Le 8 janvier, il s’est rendu sur place pour calmer un nouveau mouvement d’humeur. « Eramet, dafa doy (“ça suffit”, en wolof) », criaient des maraîchers, des riverains expropriés ou des jeunes exigeant du minier plus d’emplois locaux et bloquant les minerais devant rejoindre le port de Dakar. Contacté par Le Monde, Eramet renvoie à son communiqué qui dénonce, entre autres, une « campagne de déstabilisation ».

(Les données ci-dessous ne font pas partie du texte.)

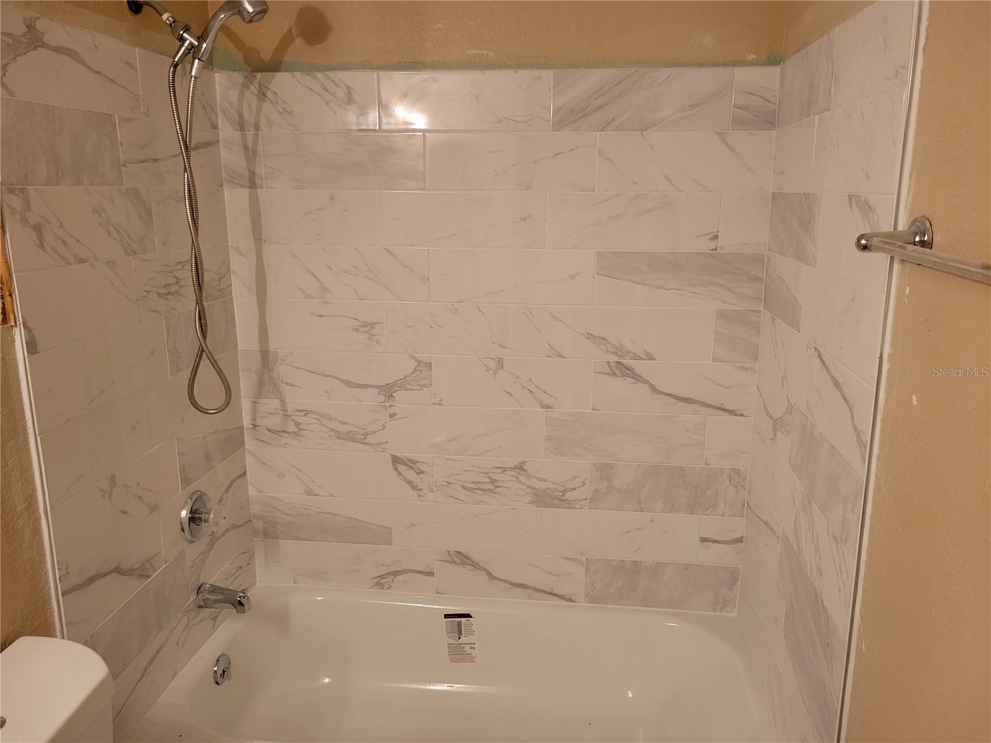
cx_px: 496
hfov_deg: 67.3
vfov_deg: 53.1
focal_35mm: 26
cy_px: 372
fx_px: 744
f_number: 1.8
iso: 250
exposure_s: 1/40
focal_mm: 5.4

Soutien de la contestation, un entrepreneur français, Julien Potron, dont la vie a « basculé le 18 novembre » après une visite à l’un des 300 utilisateurs de ses pompes à eau raccordées à des panneaux photovoltaïques. « La forêt derrière son champ avait été détruite à cause de la mine, souligne-t-il. Du jour au lendemain, la nappe phréatique située à 15 mètres de profondeur avait disparu. »
Epuisement des ressources en eau ?
D’autres petits cultivateurs rencontrés par Le Monde s’inquiètent de l’épuisement des ressources en eau et en imputent la responsabilité à Eramet Grande Côte. La Banque mondiale estime, dans un rapport de février 2022, que les « nappes des Niayes [sont] surexploitées ». « La mine dispose d’un système de pompage situé à plus de 450 m de profondeur, bien en dessous des nappes phréatiques utilisées par les agriculteurs », dément le groupe français dans son communiqué.
Avec ses posts et ses vidéos vus plus de deux millions de fois sur LinkedIn, M. Potron tente de mobiliser les acteurs politiques dans l’espoir de suspendre les activités du minier sur place. Questions orales et écrites, demande d’une commission d’enquête parlementaire… Des députés comme Guy Marius Sagna, élu du Pastef et fondateur du mouvement « Frapp-France dégage », tentent de faire plier le gouvernement.
L’entreprise française a toutefois de précieux relais locaux. Nommé en avril ministre des infrastructures et des transports, Malick Ndiaye a été durant près de sept ans à la tête du département des activités portuaires d’Eramet à Dakar. Avant de quitter son ministère pour la présidence de l’Assemblée nationale en décembre 2024, celui-ci avait donné, le 25 septembre, son feu vert à la « circulation simultanée de trains de passagers et de trains de fret », notamment pour « la GCO » [renommée le 24 octobre Eramet Grande Côte], indique-t-il dans un post LinkedIn, où il pose aux côtés de la directrice générale d’Eramet, Christel Bories.
Accusé par ses détracteurs de conflit d’intérêts, M. Ndiaye ne s’est pas encore prononcé sur la demande de création d’une commission d’enquête parlementaire pour investiguer les allégations de destruction de l’environnement par l’entreprise.